Whether it’s your one-year-old’s talent for pots and pans percussion or your older kid’s giddiness for the guitar that makes you decide to look into music lessons, it’s likely you’re going to have some questions. These tips will ensure that your child starts off her musical career on the right note.
- It’s never too early to start.
It’s not uncommon for schools to have parent-involved programs for children as young as 12-months-old, which focus on instilling a love of music through song and movement. Preschoolers are usually ready for more formal training on one instrument, but look for classes that incorporate games and play to keep your kid interested and excited about what he’s learning. Teachers say the best choices for this age are the violin, piano, or percussion. “By age eight, the majority of children have the coordination, focus, and, for wind instruments like flutes and clarinets, the breath control to start playing most instruments,” says Doris Harry, director of The Music School in Sunnydale, California.
- Music stores are your friend.
If your child is going back and forth between the trumpet and timpani, make a trip to your town’s music store. Many will let kids try out different instruments, which can help your mini-Mozart find her match. Once she’s decided, ask the store if they have a rent-to-buy plan—where you can rent for three to six months before buying, with the rental fee going towards the purchase. That’s a good option if you’re not convinced she isn’t going to change her mind tomorrow.
- Ask around for teachers.
It’s likely that you’ll find your favorite teacher by word of mouth. While a music degree is helpful, don’t feel like you need to find someone with performing experience. “Sometimes the most talented performers can be lousy teachers,” says Harry. And don’t give up if your child doesn’t click with his instructor after the first lesson; it can take a month to build a good rapport. But if your kid is still unhappy weeks later, consider asking him if he’d like to change teachers.
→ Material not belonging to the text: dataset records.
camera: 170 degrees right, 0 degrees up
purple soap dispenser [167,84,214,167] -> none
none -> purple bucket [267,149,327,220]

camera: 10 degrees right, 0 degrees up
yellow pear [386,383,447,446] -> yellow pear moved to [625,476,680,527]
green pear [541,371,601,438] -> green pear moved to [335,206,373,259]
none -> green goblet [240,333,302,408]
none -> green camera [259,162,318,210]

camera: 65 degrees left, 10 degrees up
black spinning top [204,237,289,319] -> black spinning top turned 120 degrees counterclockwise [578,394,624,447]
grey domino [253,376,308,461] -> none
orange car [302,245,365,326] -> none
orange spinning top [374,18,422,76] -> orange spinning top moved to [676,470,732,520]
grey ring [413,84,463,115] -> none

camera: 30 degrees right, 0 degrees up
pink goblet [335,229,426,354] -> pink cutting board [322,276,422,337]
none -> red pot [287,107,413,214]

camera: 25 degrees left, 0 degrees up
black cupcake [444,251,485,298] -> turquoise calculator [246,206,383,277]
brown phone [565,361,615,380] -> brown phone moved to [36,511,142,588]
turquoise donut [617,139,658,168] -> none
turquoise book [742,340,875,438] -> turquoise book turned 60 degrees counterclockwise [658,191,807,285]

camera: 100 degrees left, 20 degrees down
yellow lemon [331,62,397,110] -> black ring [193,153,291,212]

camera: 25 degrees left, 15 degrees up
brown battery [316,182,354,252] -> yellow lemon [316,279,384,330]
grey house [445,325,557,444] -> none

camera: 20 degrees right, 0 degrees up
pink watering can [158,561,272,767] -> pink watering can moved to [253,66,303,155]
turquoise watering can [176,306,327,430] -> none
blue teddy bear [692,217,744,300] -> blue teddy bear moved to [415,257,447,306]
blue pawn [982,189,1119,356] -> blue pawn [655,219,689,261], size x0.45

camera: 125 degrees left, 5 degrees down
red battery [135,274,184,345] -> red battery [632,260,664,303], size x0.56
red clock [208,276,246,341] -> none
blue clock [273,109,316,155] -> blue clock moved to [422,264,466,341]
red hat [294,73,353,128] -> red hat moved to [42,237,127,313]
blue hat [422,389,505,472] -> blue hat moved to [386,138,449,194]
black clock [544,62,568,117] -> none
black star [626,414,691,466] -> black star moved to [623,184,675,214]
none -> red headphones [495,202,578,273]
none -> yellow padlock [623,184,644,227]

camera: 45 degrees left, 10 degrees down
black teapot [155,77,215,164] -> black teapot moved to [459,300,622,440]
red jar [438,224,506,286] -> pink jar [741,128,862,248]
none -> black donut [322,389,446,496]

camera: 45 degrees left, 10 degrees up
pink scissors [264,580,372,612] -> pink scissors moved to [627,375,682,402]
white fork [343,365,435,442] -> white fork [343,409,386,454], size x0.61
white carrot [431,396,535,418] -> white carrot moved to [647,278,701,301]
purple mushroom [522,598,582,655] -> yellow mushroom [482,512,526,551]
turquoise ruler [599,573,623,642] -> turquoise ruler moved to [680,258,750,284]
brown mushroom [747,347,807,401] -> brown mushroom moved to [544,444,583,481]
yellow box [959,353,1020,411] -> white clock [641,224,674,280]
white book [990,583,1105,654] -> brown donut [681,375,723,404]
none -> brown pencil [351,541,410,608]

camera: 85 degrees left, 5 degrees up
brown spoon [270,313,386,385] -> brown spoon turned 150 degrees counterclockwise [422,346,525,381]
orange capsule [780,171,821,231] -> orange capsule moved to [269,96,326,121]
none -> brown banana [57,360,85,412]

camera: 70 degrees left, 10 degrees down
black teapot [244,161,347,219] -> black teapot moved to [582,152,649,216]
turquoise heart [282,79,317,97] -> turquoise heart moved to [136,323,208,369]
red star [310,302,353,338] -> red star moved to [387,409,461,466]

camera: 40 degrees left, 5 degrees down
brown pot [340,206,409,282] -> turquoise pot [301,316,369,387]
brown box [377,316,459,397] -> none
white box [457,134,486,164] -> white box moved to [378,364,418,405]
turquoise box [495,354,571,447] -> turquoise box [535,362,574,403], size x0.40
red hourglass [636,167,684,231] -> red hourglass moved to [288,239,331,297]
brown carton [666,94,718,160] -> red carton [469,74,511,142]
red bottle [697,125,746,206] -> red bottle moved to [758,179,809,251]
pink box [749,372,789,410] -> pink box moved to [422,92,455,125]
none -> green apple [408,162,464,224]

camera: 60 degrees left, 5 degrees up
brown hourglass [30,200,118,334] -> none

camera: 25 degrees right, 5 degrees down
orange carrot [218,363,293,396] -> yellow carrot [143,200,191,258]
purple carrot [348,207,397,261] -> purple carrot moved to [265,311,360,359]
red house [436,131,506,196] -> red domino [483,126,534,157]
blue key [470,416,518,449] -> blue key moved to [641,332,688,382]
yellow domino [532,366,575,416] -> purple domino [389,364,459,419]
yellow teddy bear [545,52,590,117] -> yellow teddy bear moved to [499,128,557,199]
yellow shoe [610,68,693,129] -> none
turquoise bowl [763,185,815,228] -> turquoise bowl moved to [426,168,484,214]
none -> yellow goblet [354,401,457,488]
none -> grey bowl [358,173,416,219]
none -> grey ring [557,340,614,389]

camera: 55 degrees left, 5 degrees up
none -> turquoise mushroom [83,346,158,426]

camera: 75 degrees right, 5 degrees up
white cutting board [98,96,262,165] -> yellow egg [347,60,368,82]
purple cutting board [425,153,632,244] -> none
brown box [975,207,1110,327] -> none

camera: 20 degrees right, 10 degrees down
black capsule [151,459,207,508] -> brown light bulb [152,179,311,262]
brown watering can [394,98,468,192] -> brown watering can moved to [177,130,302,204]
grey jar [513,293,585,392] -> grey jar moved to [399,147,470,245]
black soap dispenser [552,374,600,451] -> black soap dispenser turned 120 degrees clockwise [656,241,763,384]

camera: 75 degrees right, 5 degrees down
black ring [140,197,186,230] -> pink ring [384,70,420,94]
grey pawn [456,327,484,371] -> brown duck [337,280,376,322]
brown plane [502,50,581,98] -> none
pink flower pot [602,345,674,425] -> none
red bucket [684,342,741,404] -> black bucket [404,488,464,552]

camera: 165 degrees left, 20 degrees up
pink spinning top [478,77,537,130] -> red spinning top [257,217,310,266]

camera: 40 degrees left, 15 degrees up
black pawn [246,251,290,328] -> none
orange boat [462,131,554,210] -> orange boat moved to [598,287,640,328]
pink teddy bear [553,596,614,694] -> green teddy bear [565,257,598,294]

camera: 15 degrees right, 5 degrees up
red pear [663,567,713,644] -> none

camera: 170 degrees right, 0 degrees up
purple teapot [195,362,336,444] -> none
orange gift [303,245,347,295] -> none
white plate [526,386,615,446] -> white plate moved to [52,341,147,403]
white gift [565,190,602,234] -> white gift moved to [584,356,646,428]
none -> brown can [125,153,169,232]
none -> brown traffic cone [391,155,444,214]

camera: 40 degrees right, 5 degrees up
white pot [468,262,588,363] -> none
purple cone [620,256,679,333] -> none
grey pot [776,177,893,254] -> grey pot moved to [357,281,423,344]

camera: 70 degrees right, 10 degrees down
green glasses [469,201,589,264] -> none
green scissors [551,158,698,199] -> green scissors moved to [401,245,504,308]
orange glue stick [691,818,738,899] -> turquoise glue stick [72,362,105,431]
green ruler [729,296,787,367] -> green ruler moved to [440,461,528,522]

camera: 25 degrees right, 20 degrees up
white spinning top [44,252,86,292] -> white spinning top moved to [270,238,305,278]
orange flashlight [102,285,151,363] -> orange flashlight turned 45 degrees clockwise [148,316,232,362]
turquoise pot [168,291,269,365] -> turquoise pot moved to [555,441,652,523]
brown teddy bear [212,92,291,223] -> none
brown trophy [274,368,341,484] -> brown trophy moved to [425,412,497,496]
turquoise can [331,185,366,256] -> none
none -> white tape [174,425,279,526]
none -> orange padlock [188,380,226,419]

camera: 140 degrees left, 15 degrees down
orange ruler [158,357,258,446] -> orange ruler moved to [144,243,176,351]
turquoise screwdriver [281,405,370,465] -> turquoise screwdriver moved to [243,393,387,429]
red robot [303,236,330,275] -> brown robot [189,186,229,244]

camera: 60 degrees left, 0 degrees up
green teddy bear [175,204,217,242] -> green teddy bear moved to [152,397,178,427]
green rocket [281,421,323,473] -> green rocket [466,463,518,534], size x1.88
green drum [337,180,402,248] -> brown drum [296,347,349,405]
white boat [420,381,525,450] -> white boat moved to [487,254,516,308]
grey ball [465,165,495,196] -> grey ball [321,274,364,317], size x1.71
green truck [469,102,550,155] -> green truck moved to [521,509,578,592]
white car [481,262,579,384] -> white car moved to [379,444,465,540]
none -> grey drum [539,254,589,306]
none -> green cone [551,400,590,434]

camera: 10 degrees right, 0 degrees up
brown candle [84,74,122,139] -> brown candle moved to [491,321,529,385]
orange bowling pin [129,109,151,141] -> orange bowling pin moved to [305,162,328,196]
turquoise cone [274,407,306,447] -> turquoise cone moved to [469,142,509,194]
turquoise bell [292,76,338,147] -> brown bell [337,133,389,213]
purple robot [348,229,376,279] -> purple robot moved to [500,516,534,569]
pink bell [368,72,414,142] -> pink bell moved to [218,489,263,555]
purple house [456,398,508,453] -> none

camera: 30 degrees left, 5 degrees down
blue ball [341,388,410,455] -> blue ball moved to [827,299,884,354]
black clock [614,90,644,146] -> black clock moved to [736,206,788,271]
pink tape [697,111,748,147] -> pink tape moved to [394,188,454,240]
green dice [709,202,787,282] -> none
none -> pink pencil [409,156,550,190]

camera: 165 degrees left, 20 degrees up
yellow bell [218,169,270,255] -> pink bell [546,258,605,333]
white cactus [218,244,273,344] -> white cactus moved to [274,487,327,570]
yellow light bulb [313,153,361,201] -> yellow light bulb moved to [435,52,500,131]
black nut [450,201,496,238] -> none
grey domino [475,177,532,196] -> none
For some children, more structured lessons are what they need to succeed, while others will thrive with less pressure.
- Give group lessons a go.
Playing with other kids, whether it’s in a class format, an ensemble, or youth orchestra, can make learning an instrument more rewarding for your child. “It’s social and expressive and kids really learn what it means to create music, which can be very satisfying for them,” says author Stephanie Stein Crease.
- But don’t skip private lessons.
For middle school and older students, a once-a week-private lesson is where they really hone their technique. However, if your child’s schedule is already packed with other activities, a lesson every other week is fine if she’s making progress, says Crease. Most importantly, parents should try not to overwhelm new musicians, especially young ones.
- Practice can be fun.
At-home practice shouldn’t be an option, but it doesn’t need to be a chore. With younger kids, be involved when they run through their music. If you’re trained on an instrument, play along with your child. You also could have her teach you the song (make mistakes on purpose to really get her giggling!) or round up an audience of siblings and stuffed animals to turn practice sessions into private recitals. If your older child complains that he dislikes practicing, have him split up the time. Try 15 minutes before school and 15 minutes when he gets home.
- Be ready for cries of “I want to quit!”
Don’t be surprised if your kid tells you he wants to give up music, especially during the middle school years. Musical skill sets can take years to master—something that can be frustrating for kids—but sometimes adjustments in the teaching style or instrument can make all the difference. Crease’s own son was ready to abandon music when he grew tired of the violin, until he discovered a passion for the guitar. If your child is beginning to drag her feet, suggest an instrument switch or whatever else you think could help keep her involved in music. One day she’ll thank you for not letting her quit.